The rest of our orientation was less glamorous. We transferred to our apartments a few days later, and began adjusting to everyday life in Jordan. Much of this has been no different than adjusting to any new city, whether San Jose or Beijing. But as I began trying to fit into normal Jordanian life, I couldn’t stop recalling my very first
experience upon getting off the airplane.
Those of us who had identified one another as fellow study abroad students while on the flight shared a momentary bout of panic as we attempted to navigate the Customs signposts which were written entirely in Arabic. We debated as to which line we belonged in as we each compared our interpretations of the various signs. Eventually we chose a line on the far right of the room filled by distinctively Western-looking businesspeople. We managed to come to a consensus that the line was labeled either “Investors” or “Foreigners” (I personally had thought it translated as “sandwiches”). In retrospect, our decision making process was something of a social experiment because what it ultimately boiled down to was: Follow the other white people.
Since being faced with solving the usual start-of-term problems at the University of Jordan ( e.g. where are my classes? how do I drop one? how do I drop two? how do I drop out completely without telling my parents? et cetera) I have had to make a conscious effort to find answers for myself rather than taking this same “easy” way out.
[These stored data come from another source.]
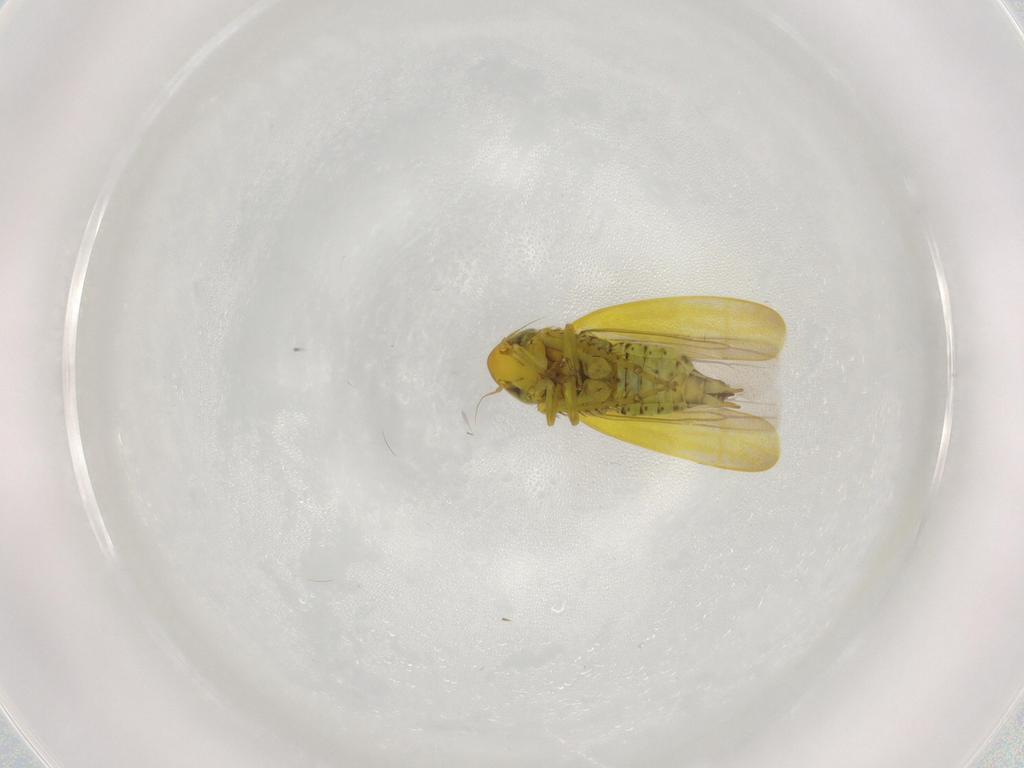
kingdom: Animalia
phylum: Arthropoda
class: Insecta
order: Hemiptera
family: Cicadellidae
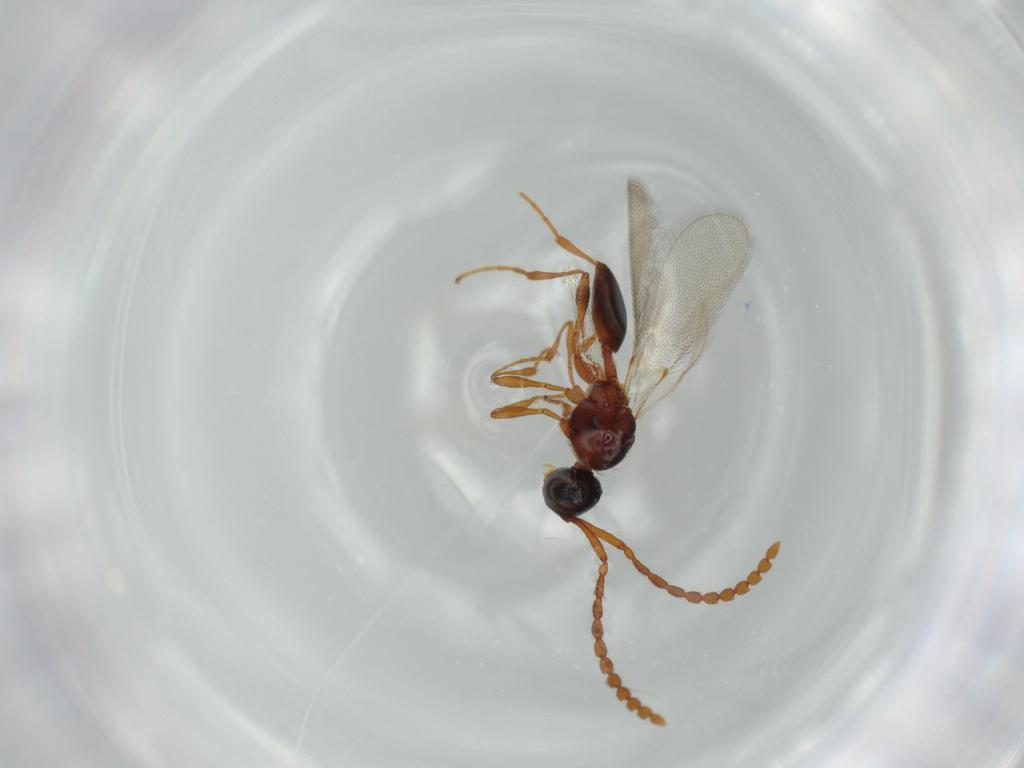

In most casestrategy of seeking assistance from the local population has cost considerably more time and effort than simply sticking to the familiar. But consequently I feel much more at home at the University of Jordan – an institution serving over 35,000 students, the vast majority of whom are Jordanian – than do many of my peers.
The downside of this strategy is that acquiring this insider knowledge often comes at the price of looking extraordinarily stupid.A few days after arriving in Amman, I popped into a small shwerma restaurant (shwerma, by the way, is something like the Arab equivalent of a philly-cheese-steak sandwich) and stood to the side observing how
the method of ordering was supposed to proceed. After watching for nearly fifteen minutes from the corner of this restaurant – which, mind you, is no larger than a Campisi dorm room and packed with twenty or so people – I concluded that the man who worked out the process of ordering must be the same guy who organized the New York Stock Exchange. That is, the idea appeared to be to yell angrily at no one in particular while brandishing small slips of paper in the air. Unfortunately, how anyone was able to procure food out of that system was as much of a mystery to
me as is how anyone manages to procure money from the New York Stock Exchange. I waited another ten minutes, drawing more and more attention to myself as that creepy foreign guy just standing in the corner, before I tried my hand (a pretty pathetic hand) at some broken Arabic. I did my best to ask an employee-ish-looking man where to order. “Bis hatef” he answered curtly – “phone orders only.”
And so I came to realize that living abroad is mostly a matter of accepting ones regression into idiocy. One must accept that there is no way to know anything without going through the painful process of learning it. One has to take the subordinate role in many situations where, back home, assertive leadership would be quite easy. Ordering food is a good example. At home, I tell the employee what I want to eat, and how I want it. But here, ordering a meal is almost always a question
–Can I order this here? Do I pay for this here? Did you just say this is goat kidney?–and the usefulness of the response is determined entirely by the mercy of the employee. At home I am accustomed to having a pretty good idea of what, why and how things are supposed to be done. But here, attempting to shimmy oneself into that pose of comfort, without first experiencing the seldom easy and often awkward process of learning, is simply impossible.